Worst Jokes Ever
Why did the black guy cross the street to check King Van?
I will always remember my grandpa's last words after robbing a bank: "Oh, shit! The pigs are catching up!" But the cops did not kill him; he drove full speed off a cliff.
The Titanic, just like my phone, IT JUST WON'T SYNC.
Edit: Never mind, it started to sync...
Knock knock. Who’s there? Ur uncle. What? Is ur RBLX gf?
I was at my grandpa's this weekend and I sent my online girlfriend nudes, and when I sent them, my grandpa's phone went off, so he went on his phone, then my girlfriend replied.
COVID-19. IN YOUR FACE! HAHA!
We can't go under it...
We can't go over it...
We have to go through it!
Having sex with three people is a threesome.
Having sex with four people is a foursome.
Then maybe I am handsome after all...
Little Johnny was walking down an alley and saw a lamp. After he rubbed it, a genie came out and said, "You have 10 seconds to have one wish." Little Johnny says he wants to pee alcohol. The genie grants his wish. He tells his family, and his sister doesn't believe it. After having a drink, she says, "We should have this every night!" Little Johnny gets two cups every night, one for him and his sister. He does the same thing for four nights. Eventually, he ran out of cups and has one left. He gives it to himself, and his sister asks, "Where's my cup?" Little Johnny replied, "You're drinking out of the bottle tonight."

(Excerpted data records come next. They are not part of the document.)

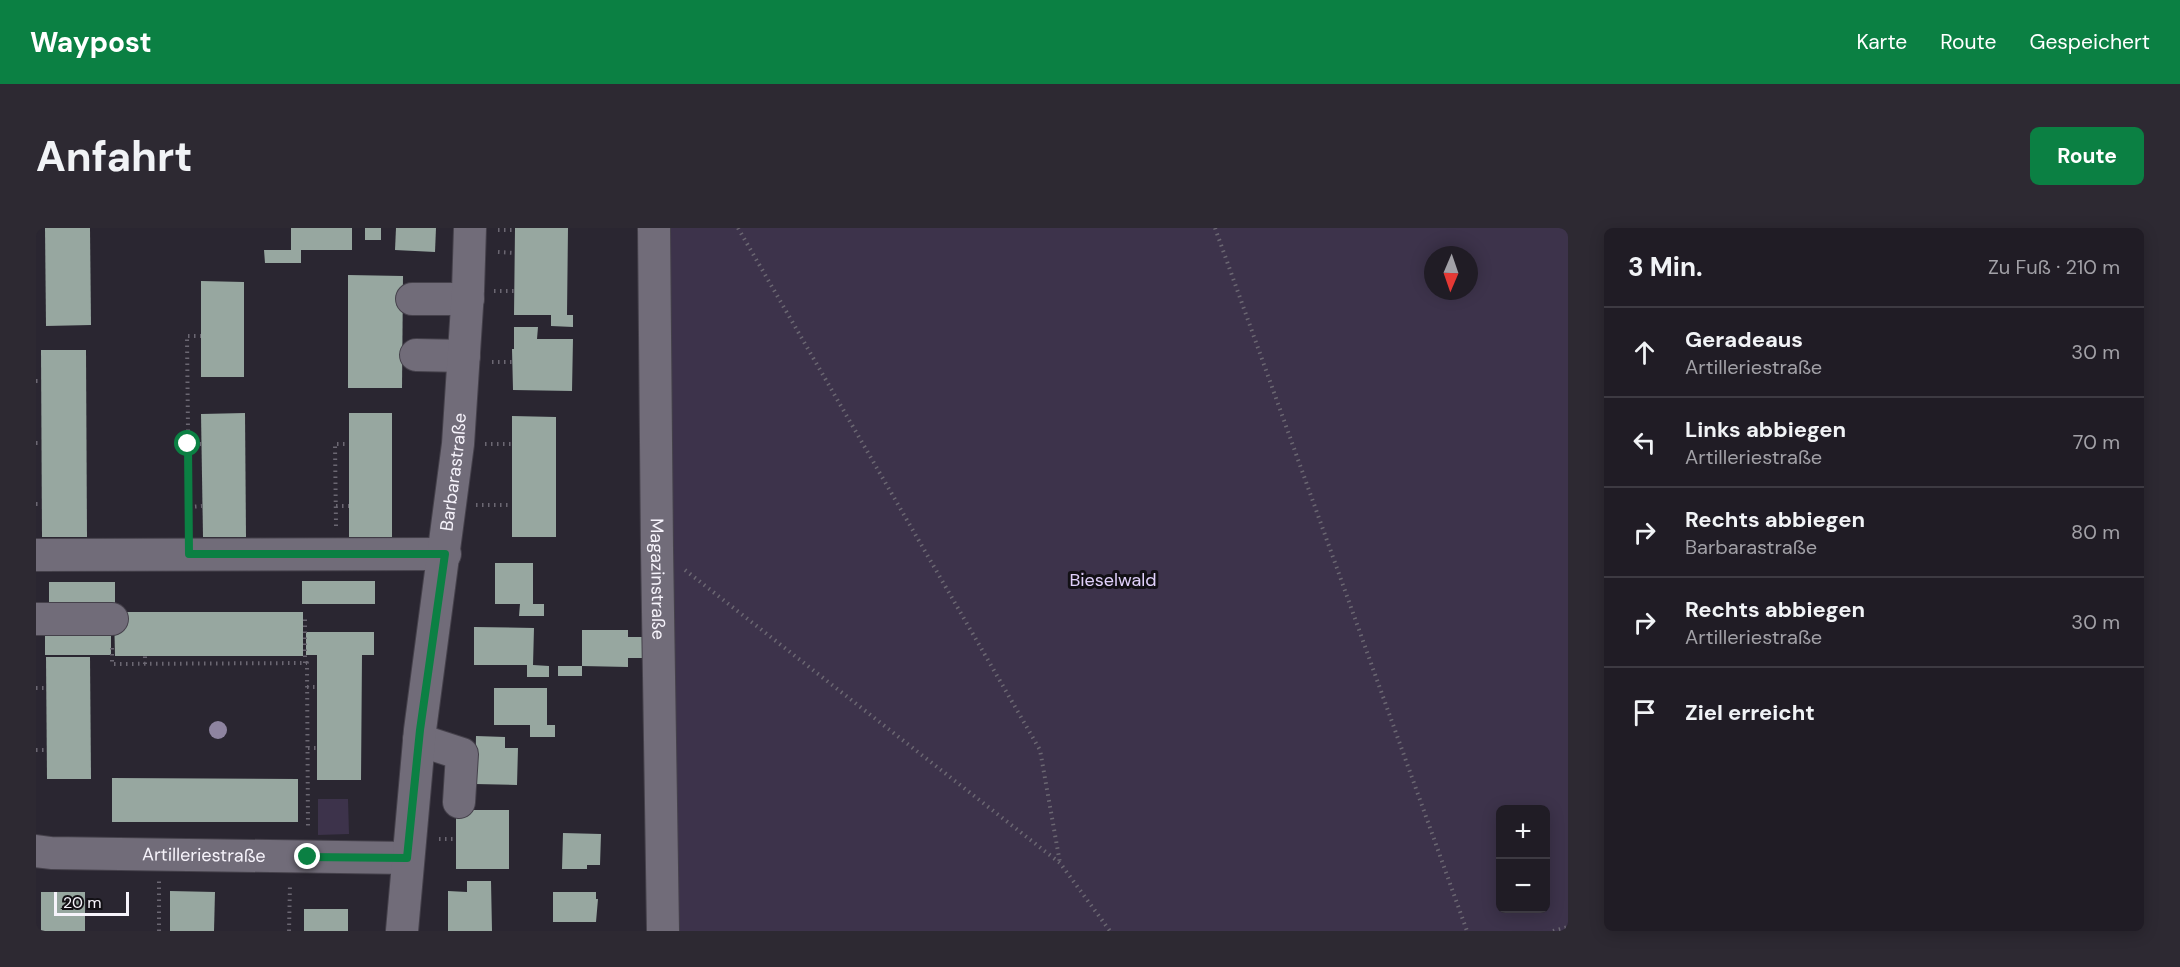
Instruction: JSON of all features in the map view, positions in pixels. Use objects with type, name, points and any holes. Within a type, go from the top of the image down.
[{"type":"street","name":"Barbarastraße","points":[[402,931],[419,740],[458,444],[468,299],[470,228]]},
{"type":"street","name":"Magazinstraße","points":[[654,228],[663,931]]},
{"type":"street","points":[[412,299],[468,299]]},
{"type":"street","points":[[416,355],[464,356]]},
{"type":"street","points":[[36,555],[445,554]]},
{"type":"street","points":[[36,619],[112,619]]},
{"type":"street","points":[[419,740],[462,754],[459,802]]},
{"type":"street","name":"Artilleriestraße","points":[[36,851],[407,858]]},
{"type":"path","points":[[738,228],[1040,750],[1060,863]]},
{"type":"path","points":[[1215,228],[1467,931]]},
{"type":"path","points":[[189,554],[187,336],[201,336]]},
{"type":"path","points":[[188,444],[201,444]]},
{"type":"path","points":[[337,554],[335,444],[349,444]]},
{"type":"path","points":[[36,504],[42,504]]},
{"type":"path","points":[[189,507],[202,506]]},
{"type":"path","points":[[336,506],[349,506]]},
{"type":"path","points":[[657,548],[1060,863],[1110,931]]},
{"type":"path","points":[[112,619],[112,664],[305,663]]},
{"type":"path","points":[[289,931],[299,857],[308,748],[305,619]]},
{"type":"path","points":[[145,656],[145,664]]},
{"type":"path","points":[[208,656],[208,664]]},
{"type":"path","points":[[271,656],[271,663]]},
{"type":"path","points":[[307,687],[317,687]]},
{"type":"path","points":[[36,688],[46,688]]},
{"type":"path","points":[[308,748],[317,748]]},
{"type":"path","points":[[36,750],[46,750]]},
{"type":"path","points":[[159,854],[159,931]]},
{"type":"path","points":[[1553,931],[1568,927]]},
{"type":"green space","name":"Bieselwald","points":[[659,228],[1568,228],[1568,931],[675,931]]},
{"type":"green space","points":[[318,799],[348,799],[349,834],[318,835]]},
{"type":"building","points":[[45,228],[90,228],[91,325],[46,326]]},
{"type":"building","points":[[291,228],[352,228],[352,250],[301,250],[301,263],[265,263],[264,250],[291,250]]},
{"type":"building","points":[[365,228],[381,228],[381,240],[365,240]]},
{"type":"building","points":[[396,228],[436,228],[435,252],[395,250]]},
{"type":"building","points":[[515,228],[568,228],[567,315],[573,315],[573,327],[551,326],[551,315],[514,315]]},
{"type":"building","points":[[348,275],[403,276],[402,388],[348,388]]},
{"type":"building","points":[[201,281],[244,282],[244,377],[201,377]]},
{"type":"building","points":[[514,327],[538,327],[537,339],[573,339],[572,391],[513,390]]},
{"type":"building","points":[[41,350],[86,350],[87,537],[42,537]]},
{"type":"building","points":[[245,413],[246,537],[203,537],[201,414]]},
{"type":"building","points":[[349,413],[392,413],[392,537],[349,537]]},
{"type":"building","points":[[512,416],[556,417],[556,537],[512,537]]},
{"type":"building","points":[[495,563],[533,563],[533,604],[544,604],[544,616],[519,616],[520,604],[495,604]]},
{"type":"building","points":[[302,581],[375,581],[375,604],[302,604]]},
{"type":"building","points":[[49,582],[115,582],[115,604],[49,604]]},
{"type":"building","points":[[114,612],[303,612],[303,656],[115,656]]},
{"type":"building","points":[[474,627],[534,628],[533,665],[549,666],[549,677],[527,677],[527,665],[474,665]]},
{"type":"building","points":[[582,630],[628,630],[628,637],[649,637],[648,658],[628,658],[628,667],[582,666]]},
{"type":"building","points":[[306,632],[374,632],[374,655],[362,655],[361,780],[317,780],[317,655],[306,655]]},
{"type":"building","points":[[45,633],[111,634],[111,655],[45,655]]},
{"type":"building","points":[[46,657],[90,657],[91,779],[47,779]]},
{"type":"building","points":[[558,666],[582,666],[582,676],[558,676]]},
{"type":"building","points":[[494,688],[547,688],[547,725],[555,725],[555,737],[530,737],[530,725],[494,725]]},
{"type":"building","points":[[476,736],[505,737],[505,748],[518,748],[517,785],[475,784]]},
{"type":"building","points":[[112,778],[298,779],[298,822],[112,822]]},
{"type":"building","points":[[456,810],[509,810],[509,869],[456,869]]},
{"type":"building","points":[[563,833],[601,834],[600,865],[587,865],[587,869],[562,869]]},
{"type":"building","points":[[467,881],[491,881],[492,931],[448,931],[448,891],[467,892]]},
{"type":"building","points":[[170,891],[215,892],[214,931],[170,931]]},
{"type":"building","points":[[41,892],[85,892],[85,931],[41,931]]},
{"type":"building","points":[[553,892],[596,892],[596,899],[598,899],[596,922],[553,922]]},
{"type":"building","points":[[304,909],[348,909],[348,931],[304,931]]},
{"type":"route","points":[[188,444],[189,554],[445,554],[420,730],[407,858],[308,857]]}]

One day I was saw a kid sitting on the curb dressed in rags. I asked if he was an orphan. He said, “Yeah, what gave me away?” I said, “His parents.”
Why can an orphan not do school work?
Because they have to take their work home to their parents.
Why were the students jealous of the orphan?
He never had any homework!
(I'm going to hell for this)
Orphan joke club Discord coming soon.
Me dozing off while driving.
Everyone else on the passenger plane: September 11, 2001.
Hello, everyone, how is your day today?
Karien: Don't care. You know what you did.
Jalie: I don't know what you mean. I did nothing! I'm telling the truth!
Karien: Sure. So you mean you never texted Oerien last night around 2:00 AM?
Jalie: NO, I NEVER DID THAT!
Karien: Jalie, stop the story telling. You were the one who had my phone yesterday. Just stop.
One day, little Billy came in, pulling up his pants. The teacher asks, "Where have you been, Billy?" He says, "On top of Beverly Hill." A few minutes later, little Willy came in. The teacher asked, "Where have you been?" He says, "On top of Beverly Hill." Ten minutes later, little Johnny came in. The teacher says again, "Where have you been?" He says, "On top of Beverly Hill." A few minutes later, a girl came in. The teacher says, "Who are you?" She says, "I'm Beverly Hill."
Why can’t orphans go to daughter and dad dance night? They don’t have a dad to go with.
Gina: Ha! YOU HAVE NOTHING!
Orphan: Yes I do.
Gina: What do you have then?
Orphan: Parents.
Gina: LIAR!
My jokes are like kids with cancer; they never get old.